2
votes

There is an issue with my company's Pub/Sub. Some of our messages are stuck and the oldest unacked message age is increasing over time.

1 day charts:

enter image description here enter image description here

and when I go to metrics explorer and select Expired ack deadlines count this is the one week chart.

enter image description here

I decided to find out why these messages are stuck, but when I ran the pull command (below), I got Listed 0 items response.

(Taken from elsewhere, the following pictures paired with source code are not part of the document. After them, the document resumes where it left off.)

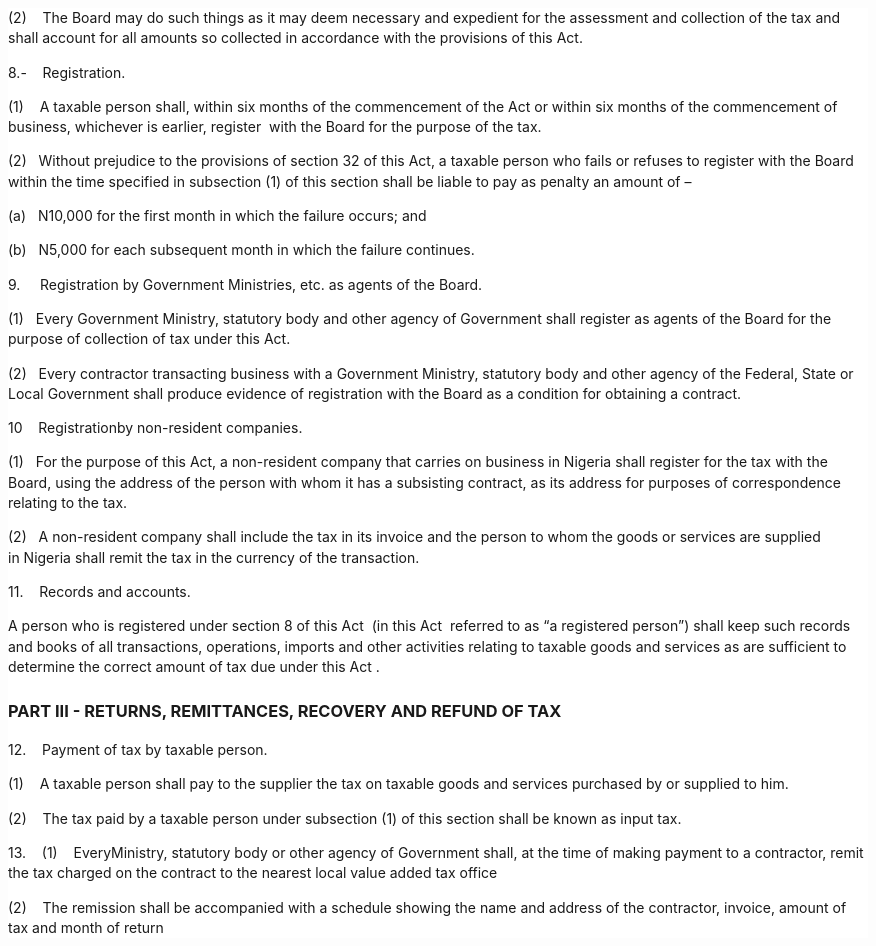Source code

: (2)    The Board may do such things as it may deem necessary and expedient for the assessment and collection of the tax and shall account for all amounts so collected in accordance with the provisions of this Act.

8.-    Registration.

(1)    A taxable person shall, within six months of the commencement of the Act or within six months of the commencement of business, whichever is earlier, register  with the Board for the purpose of the tax.

(2)   Without prejudice to the provisions of section 32 of this Act, a taxable person who fails or refuses to register with the Board within the time specified in subsection (1) of this section shall be liable to pay as penalty an amount of –

(a)   N10,000 for the first month in which the failure occurs; and

(b)   N5,000 for each subsequent month in which the failure continues.

9.     Registration by Government Ministries, etc. as agents of the Board.

(1)   Every Government Ministry, statutory body and other agency of Government shall register as agents of the Board for the purpose of collection of tax under this Act.

(2)   Every contractor transacting business with a Government Ministry, statutory body and other agency of the Federal, State or Local Government shall produce evidence of registration with the Board as a condition for obtaining a contract.

10    Registrationby non-resident companies.

(1)   For the purpose of this Act, a non-resident company that carries on business in Nigeria shall register for the tax with the Board, using the address of the person with whom it has a subsisting contract, as its address for purposes of correspondence relating to the tax.

(2)   A non-resident company shall include the tax in its invoice and the person to whom the goods or services are supplied in Nigeria shall remit the tax in the currency of the transaction.

11.    Records and accounts.

A person who is registered under section 8 of this Act  (in this Act  referred to as “a registered person”) shall keep such records and books of all transactions, operations, imports and other activities relating to taxable goods and services as are sufficient to determine the correct amount of tax due under this Act .

### PART III - RETURNS, REMITTANCES, RECOVERY AND REFUND OF TAX

12.    Payment of tax by taxable person.

(1)    A taxable person shall pay to the supplier the tax on taxable goods and services purchased by or supplied to him.

(2)    The tax paid by a taxable person under subsection (1) of this section shall be known as input tax.

13.    (1)    EveryMinistry, statutory body or other agency of Government shall, at the time of making payment to a contractor, remit the tax charged on the contract to the nearest local value added tax office

(2)    The remission shall be accompanied with a schedule showing the name and address of the contractor, invoice, amount of tax and month of return
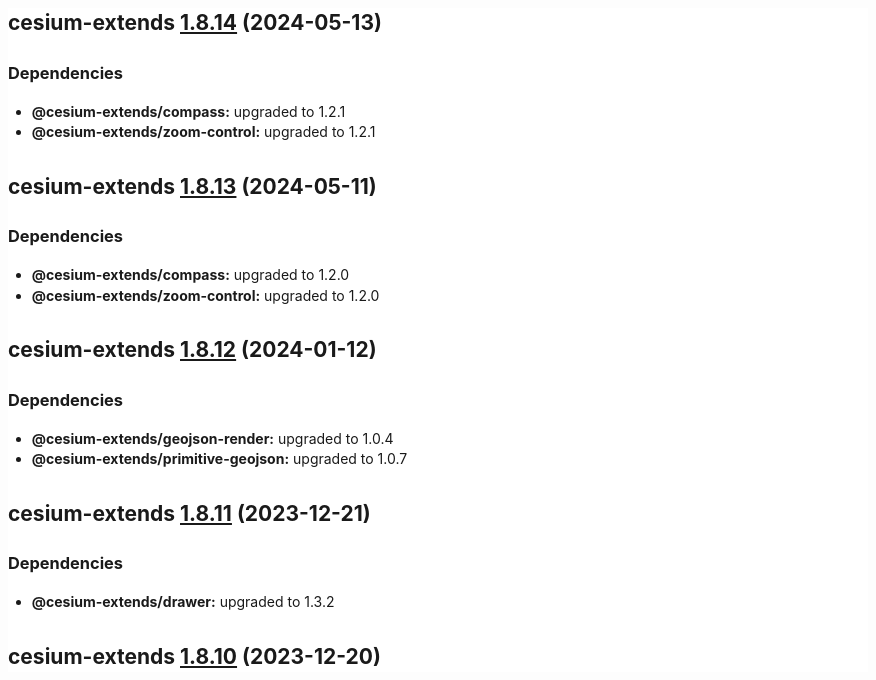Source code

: ## cesium-extends [1.8.14](https://github.com/hongfaqiu/cesium-extends/compare/cesium-extends@1.8.13...cesium-extends@1.8.14) (2024-05-13)





### Dependencies

* **@cesium-extends/compass:** upgraded to 1.2.1
* **@cesium-extends/zoom-control:** upgraded to 1.2.1

## cesium-extends [1.8.13](https://github.com/hongfaqiu/cesium-extends/compare/cesium-extends@1.8.12...cesium-extends@1.8.13) (2024-05-11)





### Dependencies

* **@cesium-extends/compass:** upgraded to 1.2.0
* **@cesium-extends/zoom-control:** upgraded to 1.2.0

## cesium-extends [1.8.12](https://github.com/hongfaqiu/cesium-extends/compare/cesium-extends@1.8.11...cesium-extends@1.8.12) (2024-01-12)





### Dependencies

* **@cesium-extends/geojson-render:** upgraded to 1.0.4
* **@cesium-extends/primitive-geojson:** upgraded to 1.0.7

## cesium-extends [1.8.11](https://github.com/hongfaqiu/cesium-extends/compare/cesium-extends@1.8.10...cesium-extends@1.8.11) (2023-12-21)





### Dependencies

* **@cesium-extends/drawer:** upgraded to 1.3.2

## cesium-extends [1.8.10](https://github.com/hongfaqiu/cesium-extends/compare/cesium-extends@1.8.9...cesium-extends@1.8.10) (2023-12-20)

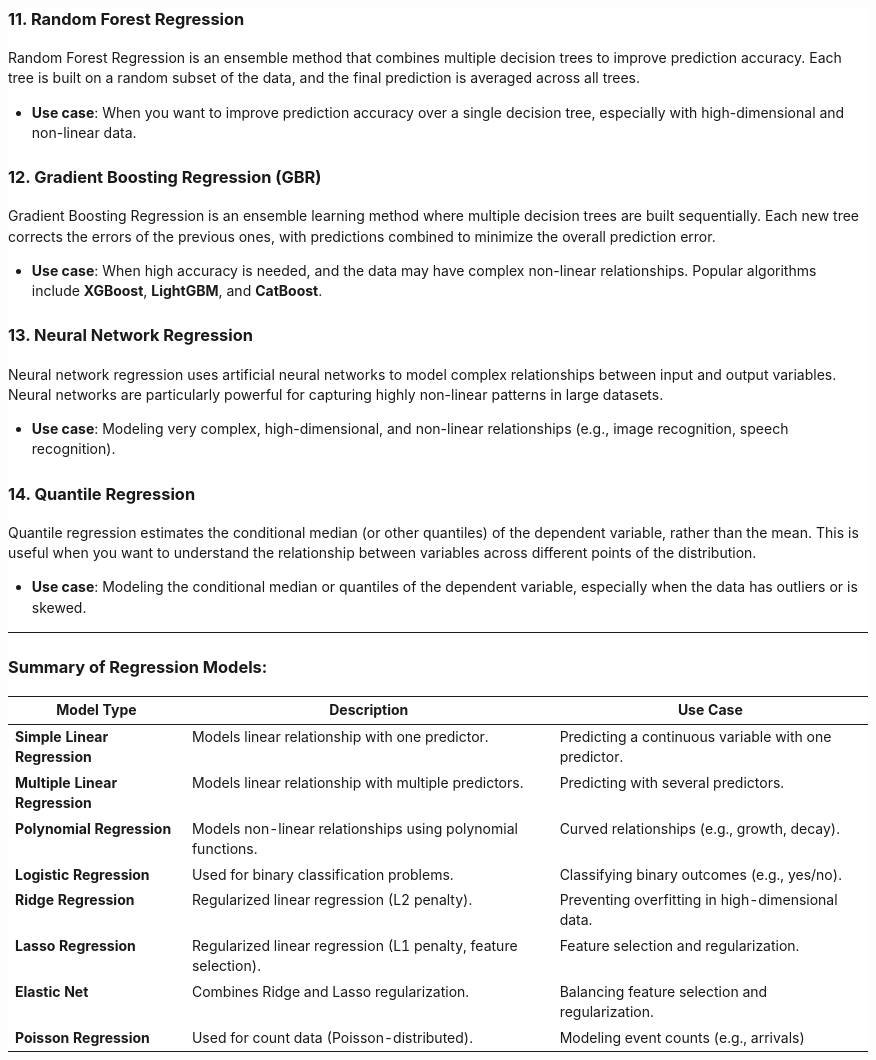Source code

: ### 11. **Random Forest Regression**
Random Forest Regression is an ensemble method that combines multiple decision trees to improve prediction accuracy. Each tree is built on a random subset of the data, and the final prediction is averaged across all trees.

- **Use case**: When you want to improve prediction accuracy over a single decision tree, especially with high-dimensional and non-linear data.

### 12. **Gradient Boosting Regression (GBR)**
Gradient Boosting Regression is an ensemble learning method where multiple decision trees are built sequentially. Each new tree corrects the errors of the previous ones, with predictions combined to minimize the overall prediction error.

- **Use case**: When high accuracy is needed, and the data may have complex non-linear relationships. Popular algorithms include **XGBoost**, **LightGBM**, and **CatBoost**.

### 13. **Neural Network Regression**
Neural network regression uses artificial neural networks to model complex relationships between input and output variables. Neural networks are particularly powerful for capturing highly non-linear patterns in large datasets.

- **Use case**: Modeling very complex, high-dimensional, and non-linear relationships (e.g., image recognition, speech recognition).

### 14. **Quantile Regression**
Quantile regression estimates the conditional median (or other quantiles) of the dependent variable, rather than the mean. This is useful when you want to understand the relationship between variables across different points of the distribution.

- **Use case**: Modeling the conditional median or quantiles of the dependent variable, especially when the data has outliers or is skewed.

---

### Summary of Regression Models:

| **Model Type**               | **Description**                                                | **Use Case**                                           |
|------------------------------|----------------------------------------------------------------|--------------------------------------------------------|
| **Simple Linear Regression**  | Models linear relationship with one predictor.                 | Predicting a continuous variable with one predictor.   |
| **Multiple Linear Regression**| Models linear relationship with multiple predictors.           | Predicting with several predictors.                    |
| **Polynomial Regression**     | Models non-linear relationships using polynomial functions.    | Curved relationships (e.g., growth, decay).           |
| **Logistic Regression**       | Used for binary classification problems.                       | Classifying binary outcomes (e.g., yes/no).            |
| **Ridge Regression**          | Regularized linear regression (L2 penalty).                   | Preventing overfitting in high-dimensional data.       |
| **Lasso Regression**          | Regularized linear regression (L1 penalty, feature selection).| Feature selection and regularization.                  |
| **Elastic Net**               | Combines Ridge and Lasso regularization.                       | Balancing feature selection and regularization.        |
| **Poisson Regression**        | Used for count data (Poisson-distributed).                     | Modeling event counts (e.g., arrivals)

It is therefore not possible to see them.

Is there a way how I can figure out why some of the messages are displayed as unacknowledged?

Also, the Unacked message count shows the same amount (around 2k) messages for the whole month, even though there are new messages published every day.

Here are the parameters we use for this subscription: enter image description here

I tried to fix this error by setting the deadline to 600 seconds, but it didn't help.

Additionally, I want to mention that we use node.js Pub/Sub client library to handle the messages.

1
You say "this" subscription. Are there other subscriptions for the topic? Messages may be being held pending another subscription's pulls. - DazWilkin
@DazWilkin thanks for the comment. There is only one subscription for the topic, the one that I described. - Michal Moravik
Then I recommend you contact Cloud Support and have an engineer investigate - DazWilkin
Alright, thanks for your time - Michal Moravik
@DazWilkin The existence of multiple subscriptions does not result in messages being held pending delivery to another subscription. This can happen if there are multiple subscribers on the same subscription. In other words, if some messages are already outstanding to a subscriber, those messages are not eligible for redelivery until the ack deadline has passed. - Kamal Aboul-Hosn

1 Answers

1
votes

The most common causes of messages not being able to be pulled are:

  1. The subscriber client already received the messages and "forgot" about them, perhaps due to an exception being thrown and not handled. In this case, the message will continue to be leased by the client until the deadline passes. The client libraries all extend the lease automatically until the maxExtension time is reached. If these are messages that are always forgotten, then it could be that they are redelivered to the subscriber and forgotten again, resulting in them not being pullable via the gcloud command-line tool or UI.
  2. There could be a rogue subscriber. It could be that another subscriber is running somewhere for the same subscription and is "stealing" these messages. Sometimes this can be a test job or something that was used early on to see if the subscription works as expected and wasn't turned down.
  3. You could be falling into the case of a large backlog of small messages. This should be fixed in more recent versions of the client library (v2.3.0 of the Node client has the fix).
  4. The gcloud pubsub subscription pull command and UI are not guaranteed to return messages, even if there are some available to pull. Sometimes, rerunning the command multiple times in quick succession helps to pull messages.

The fact that you see expired ack deadlines likely points to 1, 2, or 3, so it is worth checking for those things. Otherwise, you should open a support case so the engineers can look more specifically at the backlog and determine where the messages are.